Instruction 1 — Lay out the records as a Markdown table with columns named Row and Line, running from the start of the records through the line holding "building: (440, 16)", inclusive. Number each line and leave out blank lines.

Advertising Agencies Still Growing

Thankfully, 2009 and 2010 are long past and we in the ad biz have seen some positive turnarounds. In the voiceover production and voice talent agent business we’ve experienced double digit growth within SunSpots Productions Studios in North Carolina and Florida. Many of the agencies with whom we collaborate are pushing along well too. Profits are down, but we’re all keeping busy. This story from Sageworks written by Mary Ellen Biery explains the details…

Ad, PR agencies grow despite slowing U.S. ad spending growth
Mary Ellen Biery, Contributor

U.S. ad spending growth might be looking tepid this year and next, but private companies in the advertising services business are experiencing their second year of double-digit sales growth, according to an analysis of financial statements by Sageworks Inc.

Ad agencies, public relations agencies, media buyers and other businesses that work in that space between advertisers and media owners have seen an average sales increase of more than 11 percent in the last 12 months , Sageworks’ data shows. It’s the second year of a recovery for the industry after an average drop in sales of nearly 7 percent in 2009 as advertisers clamped down on spending during the recession.

Indeed, advertising and other service-sector industries were among the top sales performers when Sageworks recently looked at the state of all privately held companies for the last 12 months.

Excerpted data —
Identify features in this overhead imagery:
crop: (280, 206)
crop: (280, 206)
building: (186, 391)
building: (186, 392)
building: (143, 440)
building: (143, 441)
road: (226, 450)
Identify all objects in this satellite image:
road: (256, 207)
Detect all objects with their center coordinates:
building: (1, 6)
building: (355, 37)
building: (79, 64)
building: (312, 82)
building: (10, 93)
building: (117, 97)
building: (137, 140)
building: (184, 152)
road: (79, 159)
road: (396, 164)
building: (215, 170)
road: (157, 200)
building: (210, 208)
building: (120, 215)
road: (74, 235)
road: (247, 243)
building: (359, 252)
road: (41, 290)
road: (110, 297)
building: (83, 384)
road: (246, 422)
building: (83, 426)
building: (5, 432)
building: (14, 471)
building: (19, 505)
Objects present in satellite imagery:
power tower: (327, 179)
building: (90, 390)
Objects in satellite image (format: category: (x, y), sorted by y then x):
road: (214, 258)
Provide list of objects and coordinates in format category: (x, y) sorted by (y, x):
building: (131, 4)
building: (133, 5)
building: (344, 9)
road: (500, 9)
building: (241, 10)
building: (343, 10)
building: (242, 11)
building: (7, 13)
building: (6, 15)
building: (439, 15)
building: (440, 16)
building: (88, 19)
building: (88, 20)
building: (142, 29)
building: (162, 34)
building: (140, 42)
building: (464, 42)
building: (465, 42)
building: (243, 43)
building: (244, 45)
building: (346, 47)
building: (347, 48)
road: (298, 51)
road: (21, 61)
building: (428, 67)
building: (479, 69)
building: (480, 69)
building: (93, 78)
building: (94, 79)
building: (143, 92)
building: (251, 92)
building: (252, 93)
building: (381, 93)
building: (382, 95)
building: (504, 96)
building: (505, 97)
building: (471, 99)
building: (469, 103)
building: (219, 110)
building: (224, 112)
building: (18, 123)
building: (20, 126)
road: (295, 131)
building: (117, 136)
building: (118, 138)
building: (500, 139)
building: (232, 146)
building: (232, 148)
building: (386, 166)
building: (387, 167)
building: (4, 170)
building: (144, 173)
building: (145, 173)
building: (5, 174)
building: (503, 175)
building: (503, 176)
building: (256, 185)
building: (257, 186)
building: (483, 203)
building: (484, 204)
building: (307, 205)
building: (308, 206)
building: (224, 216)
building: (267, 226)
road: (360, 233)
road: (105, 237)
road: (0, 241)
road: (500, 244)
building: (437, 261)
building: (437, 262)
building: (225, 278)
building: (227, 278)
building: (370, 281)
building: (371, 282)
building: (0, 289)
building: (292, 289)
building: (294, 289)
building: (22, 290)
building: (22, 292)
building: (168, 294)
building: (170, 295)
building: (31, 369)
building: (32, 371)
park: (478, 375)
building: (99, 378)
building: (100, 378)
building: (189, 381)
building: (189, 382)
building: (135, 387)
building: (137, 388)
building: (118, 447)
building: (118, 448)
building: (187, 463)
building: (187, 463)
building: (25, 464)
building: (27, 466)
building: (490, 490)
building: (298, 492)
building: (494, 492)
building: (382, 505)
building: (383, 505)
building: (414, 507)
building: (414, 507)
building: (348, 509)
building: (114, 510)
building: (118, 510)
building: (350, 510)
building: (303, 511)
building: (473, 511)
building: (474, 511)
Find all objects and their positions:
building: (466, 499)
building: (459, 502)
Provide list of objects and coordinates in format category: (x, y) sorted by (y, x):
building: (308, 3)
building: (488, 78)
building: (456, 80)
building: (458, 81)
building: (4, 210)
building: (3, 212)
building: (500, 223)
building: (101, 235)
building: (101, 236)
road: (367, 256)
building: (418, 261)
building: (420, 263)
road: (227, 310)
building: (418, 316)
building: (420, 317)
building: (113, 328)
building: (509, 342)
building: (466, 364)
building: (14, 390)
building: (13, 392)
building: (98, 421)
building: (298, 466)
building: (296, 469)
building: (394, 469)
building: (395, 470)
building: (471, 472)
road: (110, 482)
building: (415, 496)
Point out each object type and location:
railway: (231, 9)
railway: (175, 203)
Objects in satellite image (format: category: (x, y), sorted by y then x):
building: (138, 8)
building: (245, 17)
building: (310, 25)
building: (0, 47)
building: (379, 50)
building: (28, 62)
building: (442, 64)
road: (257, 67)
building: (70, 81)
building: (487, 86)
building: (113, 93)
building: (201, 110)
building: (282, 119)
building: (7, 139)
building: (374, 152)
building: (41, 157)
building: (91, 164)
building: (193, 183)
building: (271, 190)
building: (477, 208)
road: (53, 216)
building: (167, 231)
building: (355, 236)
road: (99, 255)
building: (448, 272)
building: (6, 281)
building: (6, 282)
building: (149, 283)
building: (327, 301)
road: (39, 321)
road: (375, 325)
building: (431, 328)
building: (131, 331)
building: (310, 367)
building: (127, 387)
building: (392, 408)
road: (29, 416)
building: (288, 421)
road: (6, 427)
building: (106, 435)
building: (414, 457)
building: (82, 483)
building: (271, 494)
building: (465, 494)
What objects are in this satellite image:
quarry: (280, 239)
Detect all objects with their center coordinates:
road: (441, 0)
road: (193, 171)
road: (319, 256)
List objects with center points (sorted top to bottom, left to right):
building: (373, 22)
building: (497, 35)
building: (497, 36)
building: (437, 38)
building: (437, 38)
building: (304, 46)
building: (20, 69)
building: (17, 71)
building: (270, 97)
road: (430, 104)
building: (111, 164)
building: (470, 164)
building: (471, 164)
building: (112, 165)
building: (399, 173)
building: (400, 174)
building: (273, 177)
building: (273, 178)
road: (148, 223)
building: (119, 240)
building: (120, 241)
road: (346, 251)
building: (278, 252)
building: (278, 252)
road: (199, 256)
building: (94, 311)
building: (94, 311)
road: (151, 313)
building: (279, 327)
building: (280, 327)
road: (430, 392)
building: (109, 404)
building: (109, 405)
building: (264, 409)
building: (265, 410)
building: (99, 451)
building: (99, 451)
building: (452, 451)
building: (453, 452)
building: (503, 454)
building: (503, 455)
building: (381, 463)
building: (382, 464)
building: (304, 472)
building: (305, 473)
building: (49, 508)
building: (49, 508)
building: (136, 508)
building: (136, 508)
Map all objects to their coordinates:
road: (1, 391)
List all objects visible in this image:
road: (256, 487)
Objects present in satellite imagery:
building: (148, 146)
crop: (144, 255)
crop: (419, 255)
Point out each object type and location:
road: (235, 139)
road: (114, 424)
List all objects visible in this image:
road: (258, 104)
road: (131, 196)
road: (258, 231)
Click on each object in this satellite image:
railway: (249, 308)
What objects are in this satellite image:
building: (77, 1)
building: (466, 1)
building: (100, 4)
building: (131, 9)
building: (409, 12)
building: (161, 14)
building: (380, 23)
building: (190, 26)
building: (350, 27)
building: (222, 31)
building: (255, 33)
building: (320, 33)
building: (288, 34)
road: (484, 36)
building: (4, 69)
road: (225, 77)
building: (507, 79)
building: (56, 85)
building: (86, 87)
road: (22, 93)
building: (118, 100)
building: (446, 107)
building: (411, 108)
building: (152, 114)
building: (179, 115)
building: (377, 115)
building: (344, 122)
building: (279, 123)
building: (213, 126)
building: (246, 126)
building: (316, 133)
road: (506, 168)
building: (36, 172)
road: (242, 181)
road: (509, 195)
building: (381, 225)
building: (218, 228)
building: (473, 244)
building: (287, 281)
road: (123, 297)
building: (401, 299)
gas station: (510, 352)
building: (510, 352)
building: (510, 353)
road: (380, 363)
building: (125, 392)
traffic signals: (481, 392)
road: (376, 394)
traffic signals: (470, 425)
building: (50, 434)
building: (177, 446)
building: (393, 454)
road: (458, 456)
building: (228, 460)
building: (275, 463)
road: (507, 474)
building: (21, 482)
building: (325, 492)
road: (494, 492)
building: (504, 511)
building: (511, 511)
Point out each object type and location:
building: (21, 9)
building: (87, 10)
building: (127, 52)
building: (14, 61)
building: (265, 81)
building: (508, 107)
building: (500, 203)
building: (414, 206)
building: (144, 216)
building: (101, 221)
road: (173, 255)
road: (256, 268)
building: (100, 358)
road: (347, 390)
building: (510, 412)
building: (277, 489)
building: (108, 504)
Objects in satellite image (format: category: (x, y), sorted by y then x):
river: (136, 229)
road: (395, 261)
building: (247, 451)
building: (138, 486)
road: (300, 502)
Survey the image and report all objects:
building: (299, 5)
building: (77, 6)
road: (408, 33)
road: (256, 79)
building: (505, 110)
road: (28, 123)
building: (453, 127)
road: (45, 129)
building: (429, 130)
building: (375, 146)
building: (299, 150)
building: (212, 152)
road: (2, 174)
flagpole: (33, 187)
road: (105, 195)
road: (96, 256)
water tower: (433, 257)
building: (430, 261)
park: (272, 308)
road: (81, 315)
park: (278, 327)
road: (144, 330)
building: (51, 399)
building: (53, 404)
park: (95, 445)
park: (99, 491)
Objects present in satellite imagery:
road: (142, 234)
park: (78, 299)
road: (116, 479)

Instruction 2 — According to the article on advertising agency growth, why did the industry's sales drop in 2009?

Output 1 —
| Row | Line |
|---|---|
| 1 | Identify features in this overhead imagery: |
| 2 | crop: (280, 206) |
| 3 | crop: (280, 206) |
| 4 | building: (186, 391) |
| 5 | building: (186, 392) |
| 6 | building: (143, 440) |
| 7 | building: (143, 441) |
| 8 | road: (226, 450) |
| 9 | Identify all objects in this satellite image: |
| 10 | road: (256, 207) |
| 11 | Detect all objects with their center coordinates: |
| 12 | building: (1, 6) |
| 13 | building: (355, 37) |
| 14 | building: (79, 64) |
| 15 | building: (312, 82) |
| 16 | building: (10, 93) |
| 17 | building: (117, 97) |
| 18 | building: (137, 140) |
| 19 | building: (184, 152) |
| 20 | road: (79, 159) |
| 21 | road: (396, 164) |
| 22 | building: (215, 170) |
| 23 | road: (157, 200) |
| 24 | building: (210, 208) |
| 25 | building: (120, 215) |
| 26 | road: (74, 235) |
| 27 | road: (247, 243) |
| 28 | building: (359, 252) |
| 29 | road: (41, 290) |
| 30 | road: (110, 297) |
| 31 | building: (83, 384) |
| 32 | road: (246, 422) |
| 33 | building: (83, 426) |
| 34 | building: (5, 432) |
| 35 | building: (14, 471) |
| 36 | building: (19, 505) |
| 37 | Objects present in satellite imagery: |
| 38 | power tower: (327, 179) |
| 39 | building: (90, 390) |
| 40 | Objects in satellite image (format: category: (x, y), sorted by y then x): |
| 41 | road: (214, 258) |
| 42 | Provide list of objects and coordinates in format category: (x, y) sorted by (y, x): |
| 43 | building: (131, 4) |
| 44 | building: (133, 5) |
| 45 | building: (344, 9) |
| 46 | road: (500, 9) |
| 47 | building: (241, 10) |
| 48 | building: (343, 10) |
| 49 | building: (242, 11) |
| 50 | building: (7, 13) |
| 51 | building: (6, 15) |
| 52 | building: (439, 15) |
| 53 | building: (440, 16) |

Output 2 — Sales fell by an average of nearly 7 percent in 2009 because advertisers clamped down on spending during the recession.